I have seen the propity of $L_1\cup L_2$ is a regular language if $L_1$ & $L_2$ are regular languages.
But it works backwards? If i have a regular language L, always exist two others regular languages that together makes L?
Can i have a demostration?
Corrected and expanded 15 January 2024.
Provided that $|L|>1$, we can always find disjoint, non-empty languages $L_0$ and $L_1$ such that $L=L_0\cup L_1$. Every finite language is regular, and regular languages are closed under taking relative complements, so we may take $L_0$ to be any non-empty proper subset of $L$ and let $L_1=L\setminus L_0$.

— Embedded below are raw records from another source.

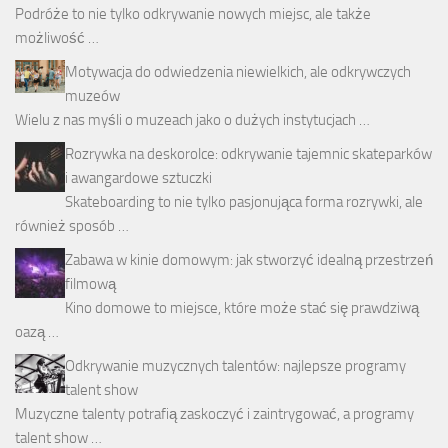
Podróże to nie tylko odkrywanie nowych miejsc, ale także
możliwość …
Motywacja do odwiedzenia niewielkich, ale odkrywczych
muzeów
Wielu z nas myśli o muzeach jako o dużych instytucjach …
Rozrywka na deskorolce: odkrywanie tajemnic skateparków
i awangardowe sztuczki
Skateboarding to nie tylko pasjonująca forma rozrywki, ale
również sposób …
Zabawa w kinie domowym: jak stworzyć idealną przestrzeń
filmową
Kino domowe to miejsce, które może stać się prawdziwą
oazą …
Odkrywanie muzycznych talentów: najlepsze programy
talent show
Muzyczne talenty potrafią zaskoczyć i zaintrygować, a programy
talent show …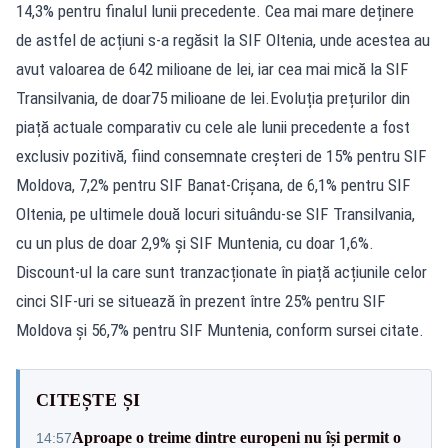
14,3% pentru finalul lunii precedente. Cea mai mare deținere
de astfel de acțiuni s-a regăsit la SIF Oltenia, unde acestea au
avut valoarea de 642 milioane de lei, iar cea mai mică la SIF
Transilvania, de doar75 milioane de lei.Evoluția prețurilor din
piață actuale comparativ cu cele ale lunii precedente a fost
exclusiv pozitivă, fiind consemnate creșteri de 15% pentru SIF
Moldova, 7,2% pentru SIF Banat-Crișana, de 6,1% pentru SIF
Oltenia, pe ultimele două locuri situându-se SIF Transilvania,
cu un plus de doar 2,9% şi SIF Muntenia, cu doar 1,6%.
Discount-ul la care sunt tranzacționate în piață acțiunile celor
cinci SIF-uri se situează în prezent între 25% pentru SIF
Moldova și 56,7% pentru SIF Muntenia, conform sursei citate.
CITEȘTE ȘI
Aproape o treime dintre europeni nu își permit o
14:57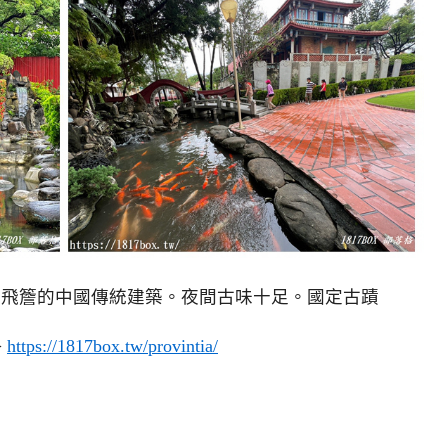
瓦飛簷的中國傳統建築。夜間古味十足。國定古蹟
>
https://1817box.tw/provintia/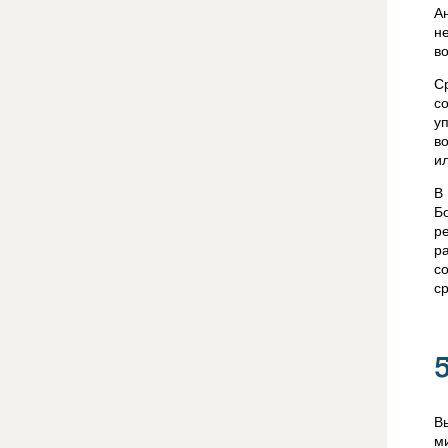
А
н
в
С
с
у
в
и
В
Б
р
р
с
с
В
м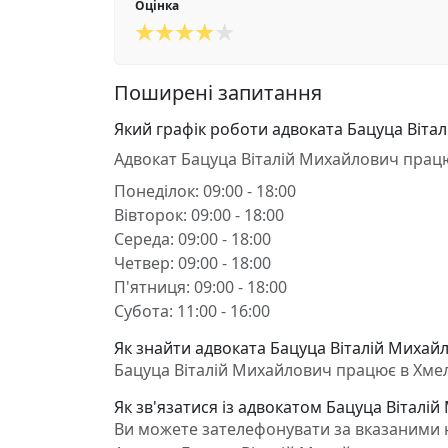
Оцінка
Поширені запитання
Який графік роботи адвоката Бацуца Віта
Адвокат Бацуца Віталій Михайлович прац
Понеділок: 09:00 - 18:00
Вівторок: 09:00 - 18:00
Середа: 09:00 - 18:00
Четвер: 09:00 - 18:00
П'ятниця: 09:00 - 18:00
Субота: 11:00 - 16:00
Як знайти адвоката Бацуца Віталій Михай
Бацуца Віталій Михайлович працює в Хмельн
Як зв'язатися із адвокатом Бацуца Віталі
Ви можете зателефонувати за вказаними но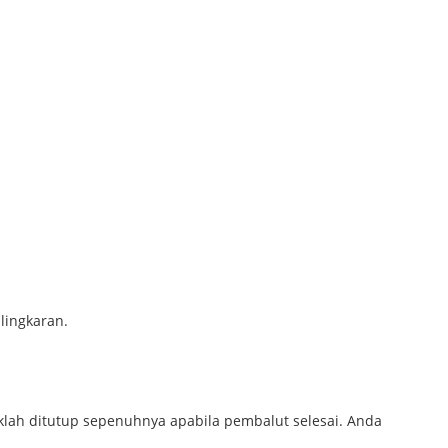
lingkaran.
lah ditutup sepenuhnya apabila pembalut selesai. Anda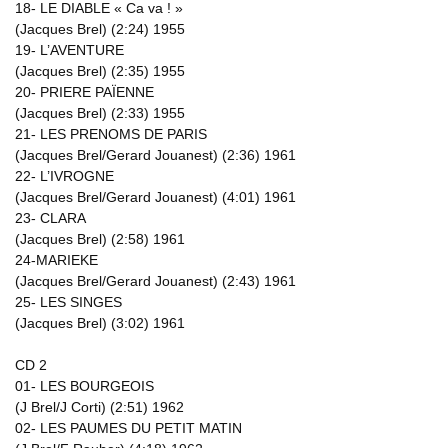
18- LE DIABLE « Ca va ! »
(Jacques Brel) (2:24) 1955
19- L’AVENTURE
(Jacques Brel) (2:35) 1955
20- PRIERE PAÏENNE
(Jacques Brel) (2:33) 1955
21- LES PRENOMS DE PARIS
(Jacques Brel/Gerard Jouanest) (2:36) 1961
22- L’IVROGNE
(Jacques Brel/Gerard Jouanest) (4:01) 1961
23- CLARA
(Jacques Brel) (2:58) 1961
24-MARIEKE
(Jacques Brel/Gerard Jouanest) (2:43) 1961
25- LES SINGES
(Jacques Brel) (3:02) 1961
CD 2
01- LES BOURGEOIS
(J Brel/J Corti) (2:51) 1962
02- LES PAUMES DU PETIT MATIN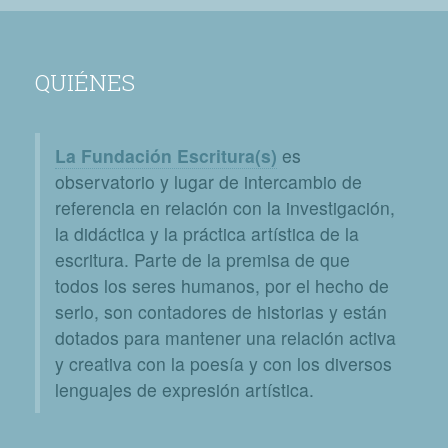
QUIÉNES
La Fundación Escritura(s)
es
observatorio y lugar de intercambio de
referencia en relación con la investigación,
la didáctica y la práctica artística de la
escritura. Parte de la premisa de que
todos los seres humanos, por el hecho de
serlo, son contadores de historias y están
dotados para mantener una relación activa
y creativa con la poesía y con los diversos
lenguajes de expresión artística.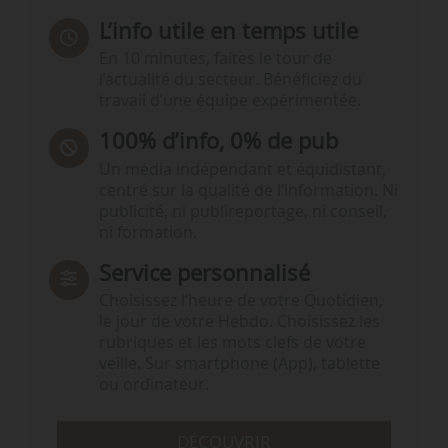
L’info utile en temps utile
En 10 minutes, faites le tour de
l’actualité du secteur. Bénéficiez du
travail d’une équipe expérimentée.
100% d’info, 0% de pub
Un média indépendant et équidistant,
centré sur la qualité de l’information. Ni
publicité, ni publireportage, ni conseil,
ni formation.
Service personnalisé
Choisissez l‘heure de votre Quotidien,
le jour de votre Hebdo. Choisissez les
rubriques et les mots clefs de votre
veille. Sur smartphone (App), tablette
ou ordinateur.
DÉCOUVRIR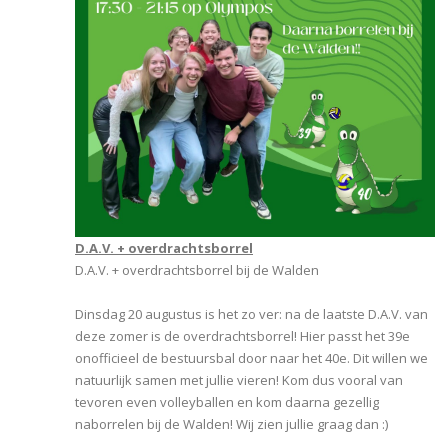
D.A.V. + overdrachtsborrel
D.A.V. + overdrachtsborrel bij de Walden
Dinsdag 20 augustus is het zo ver: na de laatste D.A.V. van
deze zomer is de overdrachtsborrel! Hier passt het 39e
onofficieel de bestuursbal door naar het 40e. Dit willen we
natuurlijk samen met jullie vieren! Kom dus vooral van
tevoren even volleyballen en kom daarna gezellig
naborrelen bij de Walden! Wij zien jullie graag dan :)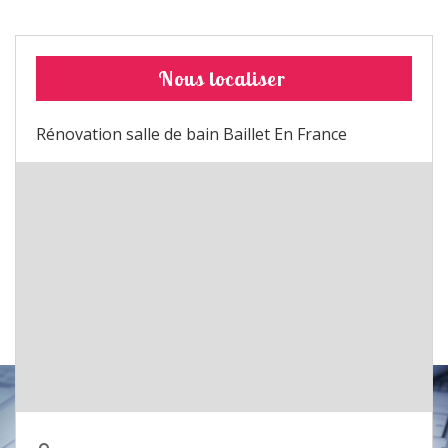
Nous localiser
Rénovation salle de bain Baillet En France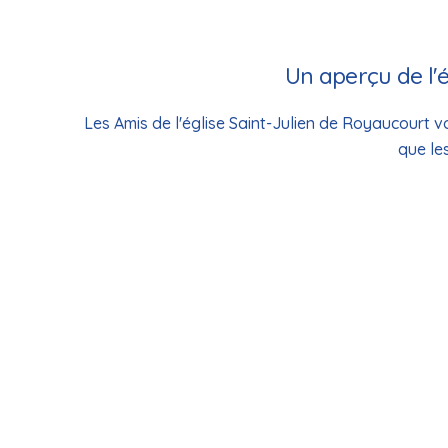
Un aperçu de l'é
Les Amis de l'église Saint-Julien de Royaucourt vo
que le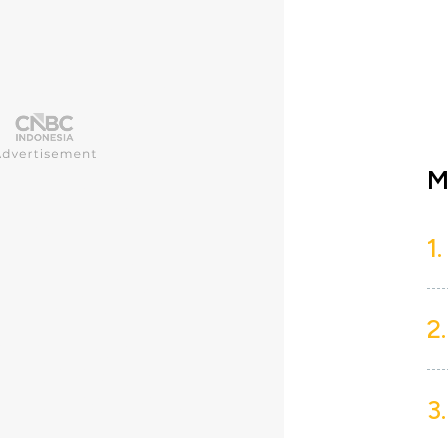
M
1.
2.
3.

However, if $L$ is infinite it is actually possible to choose $L_0$ and $L_1$ both to be infinite as well. Let $L$ be an infinite regular language, let $p$ be its pumping length, and fix $w\in L$ such that $|w|\ge p$. Then $w$ can be decomposed as $w=xyz$ in such a way that $|xy|\le p$, $|y|\ge 1$, and $xy^kz\in L$ for each $k\in\Bbb N$. (Note that my $\Bbb N$ includes $0$.)
Let $L_0=\left\{xy^{2k}z:k\in\Bbb N\right\}$; $L_0$ is described by the regular expression $x(yy)^*z$, so it is regular, and clearly it is infinite. Again let $L_1=L\setminus L_0$; clearly $\left\{xy^{2k+1}z:k\in\Bbb N\right\}\subseteq L_1$, so $L_1$ is infinite, and $L=L_0\cup L_1$ is the desired decomposition of $L$.